The Minneapolis Violence Prevention Community Champions Institute, which will be held on August 20, is open to any community member—including business owners—interested in information, resources, and training on how to play an active role in supporting violence prevention. 

The office also partners with the city’s Business Licensing Division and has provided de-escalation and crisis de-escalation training to owners of restaurants, nightclubs, and off-sale establishments.

Josh Peterson, OVP interim director, and Jennifer White, manager of Interagency and Community Engagement, spoke to the MSR about some of the ways that the city engages businesses around violence prevention. 

“One of our staff attends meetings of a group focused on West Broadway Livability,” Peterson said. “The group is convened by CPED [Community Planning & Economic Development] and includes some representation from both the business community and community members.”

Jennifer White spoke about the importance of connections that businesses have with the OVP and other city offices, stating, “Our office has supported businesses at George Floyd Square, 38th and Chicago, ensuring that they had a sense of safety, but also work to ensure that they weren’t going under. 

“It’s one of our historical Black corridors in the city. So, I think it was really important that we were able to help connect those businesses to other departments and divisions within the city, in order to ensure that they were able to sustain. 

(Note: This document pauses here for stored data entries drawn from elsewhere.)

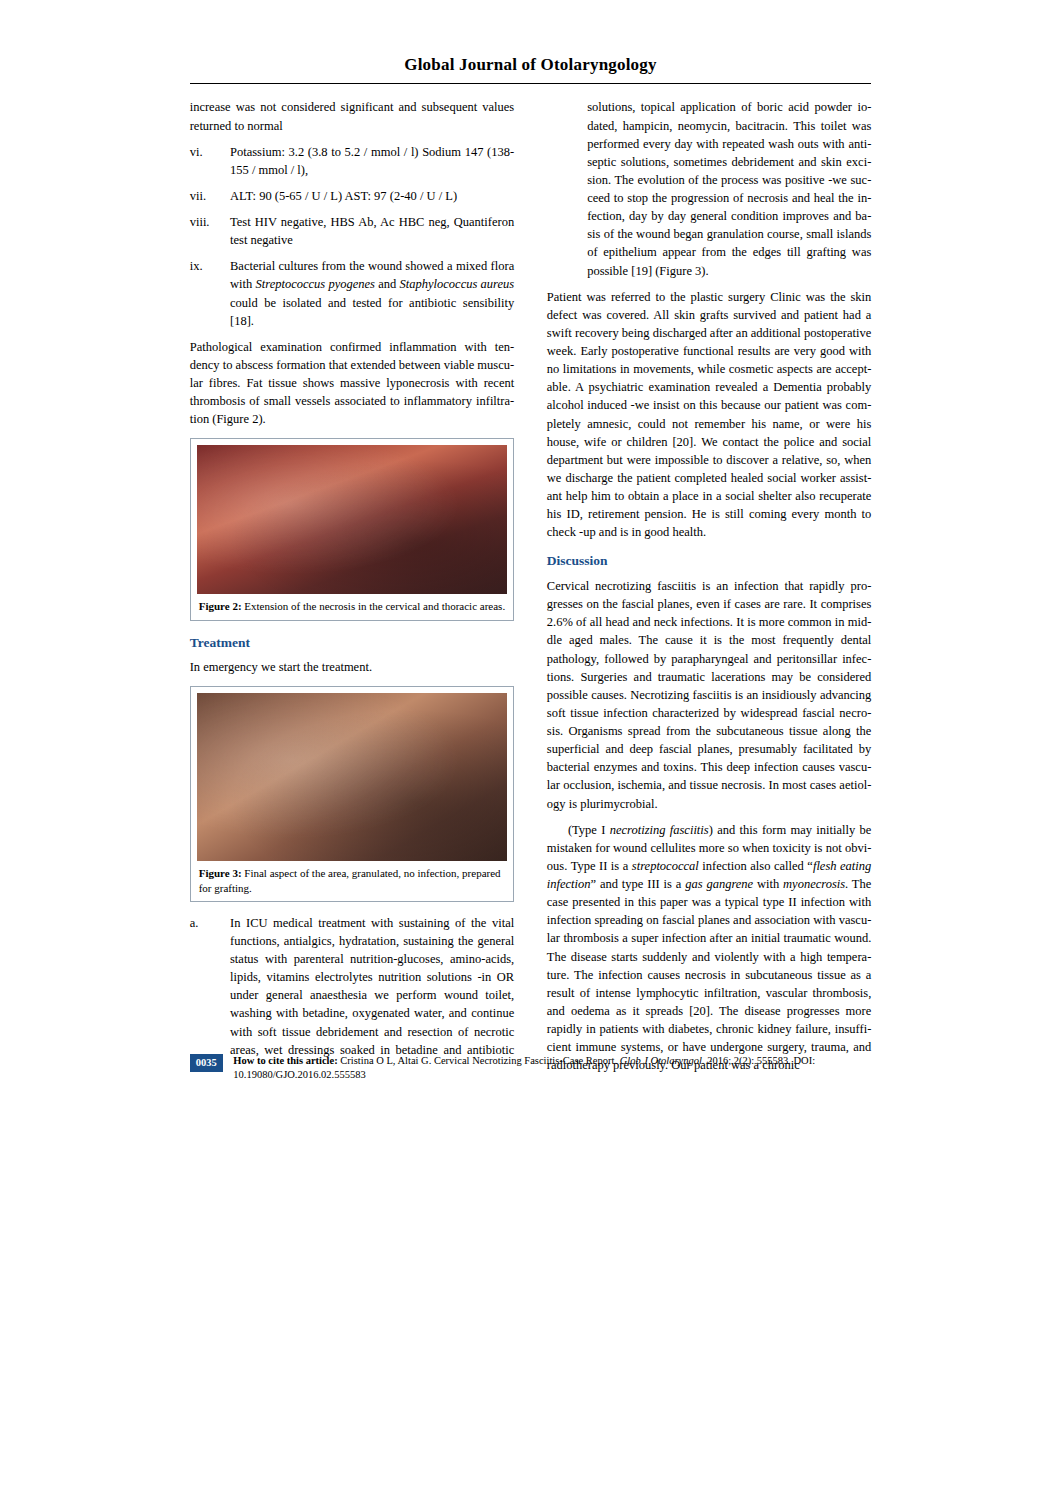Global Journal of Otolaryngology
increase was not considered significant and subsequent values returned to normal
vi. Potassium: 3.2 (3.8 to 5.2 / mmol / l) Sodium 147 (138-155 / mmol / l),
vii. ALT: 90 (5-65 / U / L) AST: 97 (2-40 / U / L)
viii. Test HIV negative, HBS Ab, Ac HBC neg, Quantiferon test negative
ix. Bacterial cultures from the wound showed a mixed flora with Streptococcus pyogenes and Staphylococcus aureus could be isolated and tested for antibiotic sensibility [18].
Pathological examination confirmed inflammation with tendency to abscess formation that extended between viable muscular fibres. Fat tissue shows massive lyponecrosis with recent thrombosis of small vessels associated to inflammatory infiltration (Figure 2).
Figure 2: Extension of the necrosis in the cervical and thoracic areas.
Treatment
In emergency we start the treatment.
Figure 3: Final aspect of the area, granulated, no infection, prepared for grafting.
a. In ICU medical treatment with sustaining of the vital functions, antialgics, hydratation, sustaining the general status with parenteral nutrition-glucoses, amino-acids, lipids, vitamins electrolytes nutrition solutions -in OR under general anaesthesia we perform wound toilet, washing with betadine, oxygenated water, and continue with soft tissue debridement and resection of necrotic areas, wet dressings soaked in betadine and antibiotic solutions, topical application of boric acid powder iodated, hampicin, neomycin, bacitracin. This toilet was performed every day with repeated wash outs with antiseptic solutions, sometimes debridement and skin excision. The evolution of the process was positive -we succeed to stop the progression of necrosis and heal the infection, day by day general condition improves and basis of the wound began granulation course, small islands of epithelium appear from the edges till grafting was possible [19] (Figure 3).
Patient was referred to the plastic surgery Clinic was the skin defect was covered. All skin grafts survived and patient had a swift recovery being discharged after an additional postoperative week. Early postoperative functional results are very good with no limitations in movements, while cosmetic aspects are acceptable. A psychiatric examination revealed a Dementia probably alcohol induced -we insist on this because our patient was completely amnesic, could not remember his name, or were his house, wife or children [20]. We contact the police and social department but were impossible to discover a relative, so, when we discharge the patient completed healed social worker assistant help him to obtain a place in a social shelter also recuperate his ID, retirement pension. He is still coming every month to check -up and is in good health.
Discussion
Cervical necrotizing fasciitis is an infection that rapidly progresses on the fascial planes, even if cases are rare. It comprises 2.6% of all head and neck infections. It is more common in middle aged males. The cause it is the most frequently dental pathology, followed by parapharyngeal and peritonsillar infections. Surgeries and traumatic lacerations may be considered possible causes. Necrotizing fasciitis is an insidiously advancing soft tissue infection characterized by widespread fascial necrosis. Organisms spread from the subcutaneous tissue along the superficial and deep fascial planes, presumably facilitated by bacterial enzymes and toxins. This deep infection causes vascular occlusion, ischemia, and tissue necrosis. In most cases aetiology is plurimycrobial.
(Type I necrotizing fasciitis) and this form may initially be mistaken for wound cellulites more so when toxicity is not obvious. Type II is a streptococcal infection also called “flesh eating infection” and type III is a gas gangrene with myonecrosis. The case presented in this paper was a typical type II infection with infection spreading on fascial planes and association with vascular thrombosis a super infection after an initial traumatic wound. The disease starts suddenly and violently with a high temperature. The infection causes necrosis in subcutaneous tissue as a result of intense lymphocytic infiltration, vascular thrombosis, and oedema as it spreads [20]. The disease progresses more rapidly in patients with diabetes, chronic kidney failure, insufficient immune systems, or have undergone surgery, trauma, and radiotherapy previously. Our patient was a chronic
0035 How to cite this article: Cristina O L, Altai G. Cervical Necrotizing Fasciitis-Case Report. Glob J Otolaryngol. 2016; 2(2): 555583. DOI: 10.19080/GJO.2016.02.555583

“Our slogan in our office is that it takes all of us to prevent violence. It’s really how we are thinking creatively and outside the box to ensure that we’re supporting one another, as well as our business community.”

But do Black businesses know about these resources? “We’re working hard to get the word out about the availability of our programs and our opportunities,” White said, “in particular, around the funding.” 

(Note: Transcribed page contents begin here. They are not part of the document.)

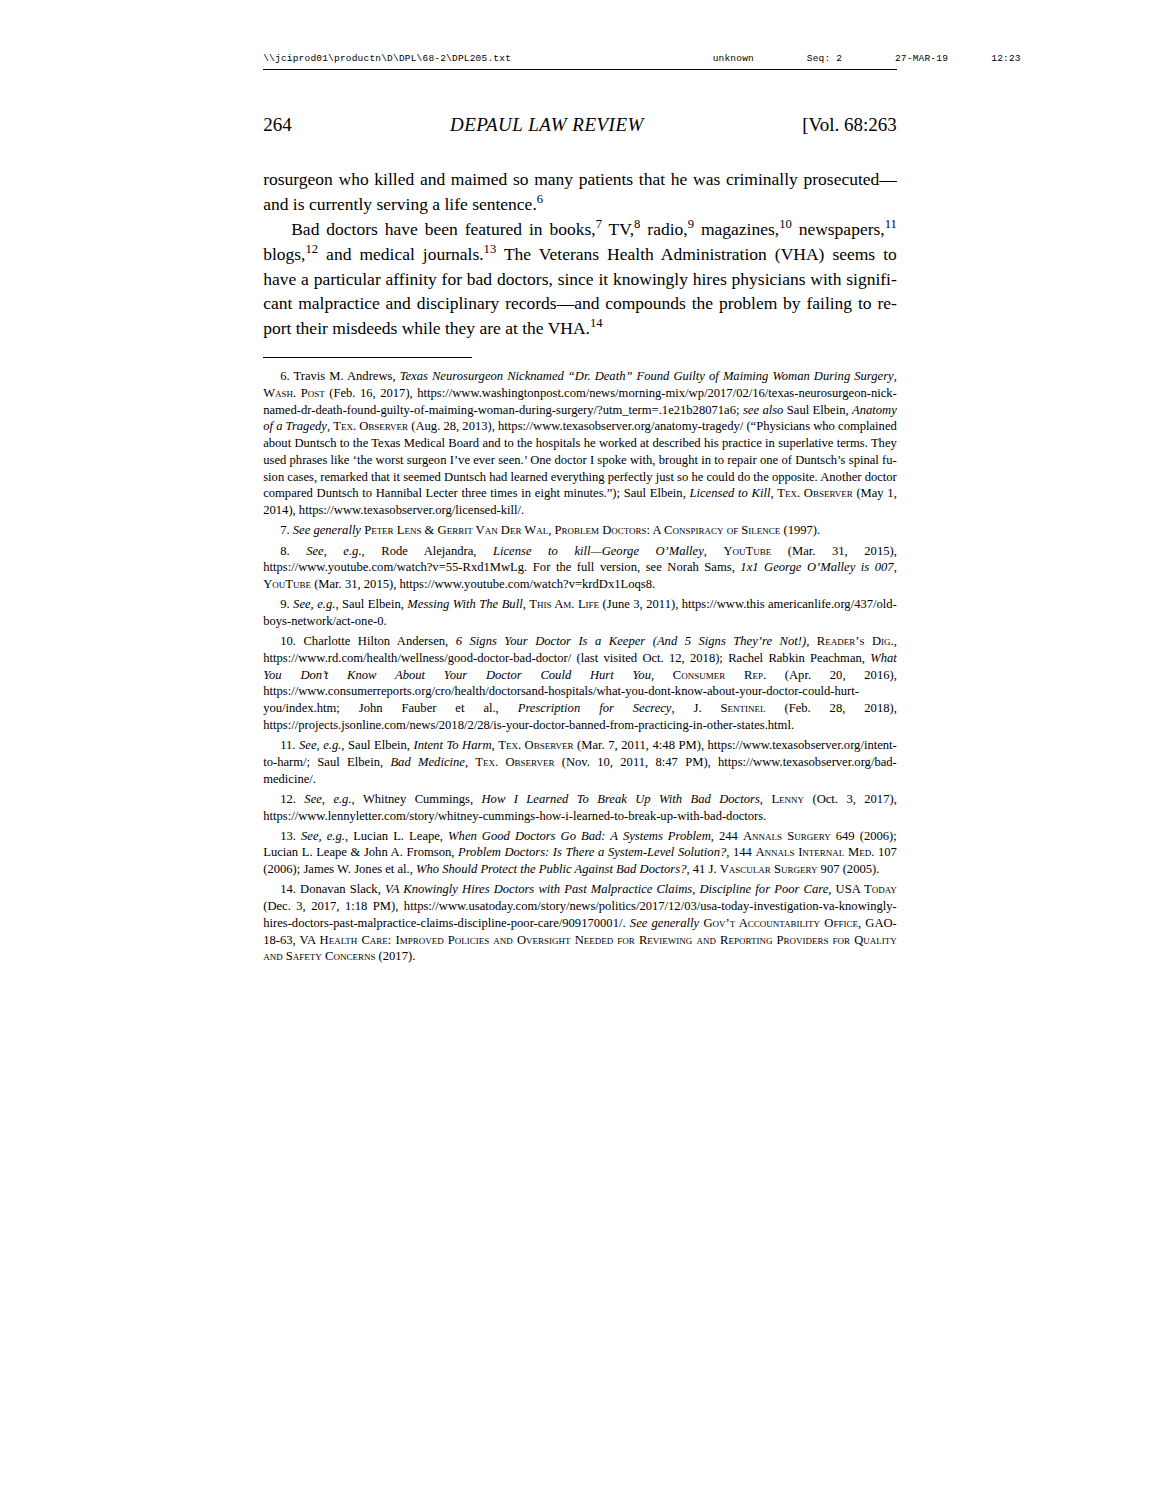\\jciprod01\productn\D\DPL\68-2\DPL205.txt unknown Seq: 2 27-MAR-19 12:23
264 DEPAUL LAW REVIEW [Vol. 68:263
rosurgeon who killed and maimed so many patients that he was criminally prosecuted—and is currently serving a life sentence.6
Bad doctors have been featured in books,7 TV,8 radio,9 magazines,10 newspapers,11 blogs,12 and medical journals.13 The Veterans Health Administration (VHA) seems to have a particular affinity for bad doctors, since it knowingly hires physicians with significant malpractice and disciplinary records—and compounds the problem by failing to report their misdeeds while they are at the VHA.14
6. Travis M. Andrews, Texas Neurosurgeon Nicknamed “Dr. Death” Found Guilty of Maiming Woman During Surgery, Wash. Post (Feb. 16, 2017), https://www.washingtonpost.com/news/morning-mix/wp/2017/02/16/texas-neurosurgeon-nicknamed-dr-death-found-guilty-of-maiming-woman-during-surgery/?utm_term=.1e21b28071a6; see also Saul Elbein, Anatomy of a Tragedy, Tex. Observer (Aug. 28, 2013), https://www.texasobserver.org/anatomy-tragedy/ (“Physicians who complained about Duntsch to the Texas Medical Board and to the hospitals he worked at described his practice in superlative terms. They used phrases like ‘the worst surgeon I’ve ever seen.’ One doctor I spoke with, brought in to repair one of Duntsch’s spinal fusion cases, remarked that it seemed Duntsch had learned everything perfectly just so he could do the opposite. Another doctor compared Duntsch to Hannibal Lecter three times in eight minutes.”); Saul Elbein, Licensed to Kill, Tex. Observer (May 1, 2014), https://www.texasobserver.org/licensed-kill/.
7. See generally Peter Lens & Gerrit Van Der Wal, Problem Doctors: A Conspiracy of Silence (1997).
8. See, e.g., Rode Alejandra, License to kill—George O’Malley, YouTube (Mar. 31, 2015), https://www.youtube.com/watch?v=55-Rxd1MwLg. For the full version, see Norah Sams, 1x1 George O’Malley is 007, YouTube (Mar. 31, 2015), https://www.youtube.com/watch?v=krdDx1Loqs8.
9. See, e.g., Saul Elbein, Messing With The Bull, This Am. Life (June 3, 2011), https://www.this americanlife.org/437/old-boys-network/act-one-0.
10. Charlotte Hilton Andersen, 6 Signs Your Doctor Is a Keeper (And 5 Signs They’re Not!), Reader’s Dig., https://www.rd.com/health/wellness/good-doctor-bad-doctor/ (last visited Oct. 12, 2018); Rachel Rabkin Peachman, What You Don’t Know About Your Doctor Could Hurt You, Consumer Rep. (Apr. 20, 2016), https://www.consumerreports.org/cro/health/doctorsand-hospitals/what-you-dont-know-about-your-doctor-could-hurt-you/index.htm; John Fauber et al., Prescription for Secrecy, J. Sentinel (Feb. 28, 2018), https://projects.jsonline.com/news/2018/2/28/is-your-doctor-banned-from-practicing-in-other-states.html.
11. See, e.g., Saul Elbein, Intent To Harm, Tex. Observer (Mar. 7, 2011, 4:48 PM), https://www.texasobserver.org/intent-to-harm/; Saul Elbein, Bad Medicine, Tex. Observer (Nov. 10, 2011, 8:47 PM), https://www.texasobserver.org/bad-medicine/.
12. See, e.g., Whitney Cummings, How I Learned To Break Up With Bad Doctors, Lenny (Oct. 3, 2017), https://www.lennyletter.com/story/whitney-cummings-how-i-learned-to-break-up-with-bad-doctors.
13. See, e.g., Lucian L. Leape, When Good Doctors Go Bad: A Systems Problem, 244 Annals Surgery 649 (2006); Lucian L. Leape & John A. Fromson, Problem Doctors: Is There a System-Level Solution?, 144 Annals Internal Med. 107 (2006); James W. Jones et al., Who Should Protect the Public Against Bad Doctors?, 41 J. Vascular Surgery 907 (2005).
14. Donavan Slack, VA Knowingly Hires Doctors with Past Malpractice Claims, Discipline for Poor Care, USA Today (Dec. 3, 2017, 1:18 PM), https://www.usatoday.com/story/news/politics/2017/12/03/usa-today-investigation-va-knowingly-hires-doctors-past-malpractice-claims-discipline-poor-care/909170001/. See generally Gov’t Accountability Office, GAO-18-63, VA Health Care: Improved Policies and Oversight Needed for Reviewing and Reporting Providers for Quality and Safety Concerns (2017).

She added, “I think one of the challenges that we’re all experiencing—those of us who work in any public or community safety realm—is the demand versus our capacity. Our violence interrupters, our other programs initiative that we have, and businesses and individuals and organizations, are oftentimes asking for [our team’s] presence and [our] support.”

White continued, “But we only have a limited number of teams who, you know, they employ folks part-time for the limited schedule and availability of them to help show up and provide a presence in community answered and challenge.” 

Peterson also highlighted the interconnectedness of safety and systemic issues, stating. “In this conversation, I think it’s also important that we don’t lose sight of the complexity of violence.

“If we don’t also address the complex, upstream factors that contribute to violence—including longstanding systemic and institutional factors rooted in racism—we won’t be able to sustainably address the community violence that’s unfairly, disproportionately impacting communities of color in Minneapolis and in this country.”

McDowell offered a last word on some simple steps businesses can take to make patrons and community members feel safer. “You know, people … lot of times they don’t feel safe, that’s why they don’t get out and patronize businesses and different things, so it’s important we build the community we want to see. 

“One of the other shop owners, they asked me about, how do I keep people from standing in front of the door because they noticed that nobody stands in front of Sammy’s. And he’s like, ‘How do you get these people to just move?’

“I was like, you go talk to them; they are people—go talk to them. And once I’ve done that, you know, I haven’t had much of a problem with people standing in front of that space. 

“I always say to folks [loitering], ‘You’re more than welcome to come inside. Have a seat, even if you’re hot, or you’re just out here. You can come inside and have a seat.’ And it benefits me too because it makes it look like we’re busy when we’re really not at that moment.”

As the old saying goes, “If you aren’t part of the solution, you are part of the problem.” McDowell is one example of how we can help create the spaces we want to see during these harrowing times.